It looks, and sounds, so easy when I hear others talking about/see others living their lives. Their clean and tidy houses, their well-behaved children who don’t climb on to the table and lunge across to the other side of the room for a piece of cardboard they’ve been cutting for centuries to make their dream train out of… Their lovely jobs and summer holidays and dream car and perfect husband/wife/cat/duck…
Social media platforms, casual chats outside school, at the pool, at the kids swim lessons, .. it all seems too good to be true. Am I the only one who’s life isn’t all pieced together like some Millennium Falcon Lego masterpiece? (I totally had that together once, until some kid walked in and stood right on top of it … Yep, my life!!) We have progressed into a culture where it’s too easy to self-compare – and half the time what you see isn’t even any form of reality, anyway! So why does it get to me (and so many others) so much?
Don’t get me wrong, I adore the people who fill my life. I am surrounded by the most beautiful friends and family, acquaintances, clients … but something always feels missing. I have come to the conclusion that my brain sometimes forgets to colour in colour. It seems to choose the black and white crayons, and runs with them.
Everyone else gets the coloured crayons, and I’m sitting over here like ‘ummmm, excuse me, how come I’m not as strong/fierce/confident/brave/clever/colourful as you, colourful-pants over there?!
My previous Post Natal Depression post has a great deal to do with this. The PND cloud that followed me around like a thunderstorm that wouldn’t buzz off took away my coloured crayons, and left me with the inner strength of a box of battered charcoal. Not. Cool.
But I can tell you this. Once I began letting colour and light back into my life, largely through painting, the thunderstorm began to float away. It lingers, a lot of the time, even now, but I am fully aware that unless I nurture and refill the box, my crayons will stay broken, still and colourless.
It’s so important to realise that everyone is busy fighting their own battles, in some way shape or form. Let’s not forget to check their box is full of coloured crayons, too.
It’s funny how many people think that because I paint Superheroes, I must be a Superhero fan. I didn’t start out that way at all. I found a connection with Wonder Woman for her strength and kindness – I was in awe of it, quite honestly. Her world seemed as though it was bursting with colour, adventure and selflessness. All the things I felt I was lacking. I felt like I had nothing left to give. She gave me so much strength, it’s hard to put into words!

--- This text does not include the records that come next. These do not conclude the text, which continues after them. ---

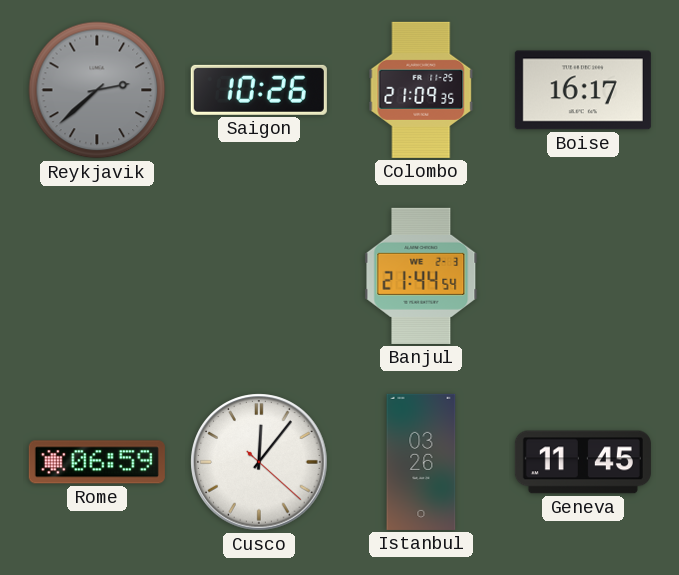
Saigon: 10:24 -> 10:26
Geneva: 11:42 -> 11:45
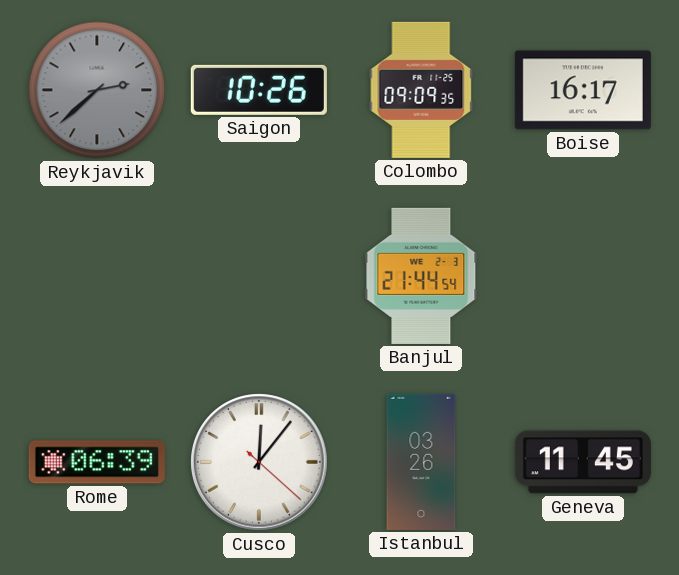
Colombo: 21:09 -> 09:09
Rome: 06:59 -> 06:39
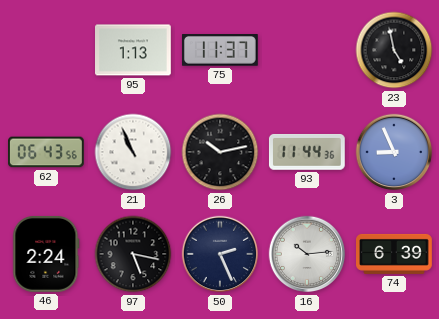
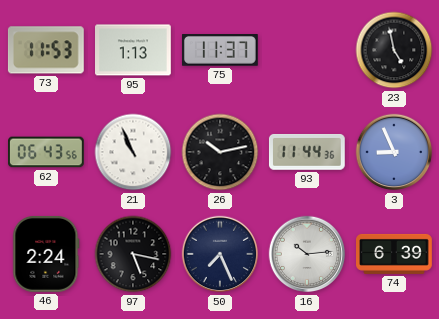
73: none -> 11:53
50: 2:26 -> 7:26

I continue to paint Supers to not only nurture my own personal growth and self-care, but for others, too. To know that my paintings fill other peoples lives with colour and light, it makes me feel like this wasn’t – isn’t – all for nothing. Even my children remind me daily of how much they love my work. They run into the studio after school to see what progress I have made. This drives me forward each and every day, reminding me that they are rooting for me, so I should really be rooting for myself, too 🙂
Go and tell/text/email/sing to someone today how much you admire them, love them, respect them. Oh, and don’t forget to tell yourself whilst you’re at it!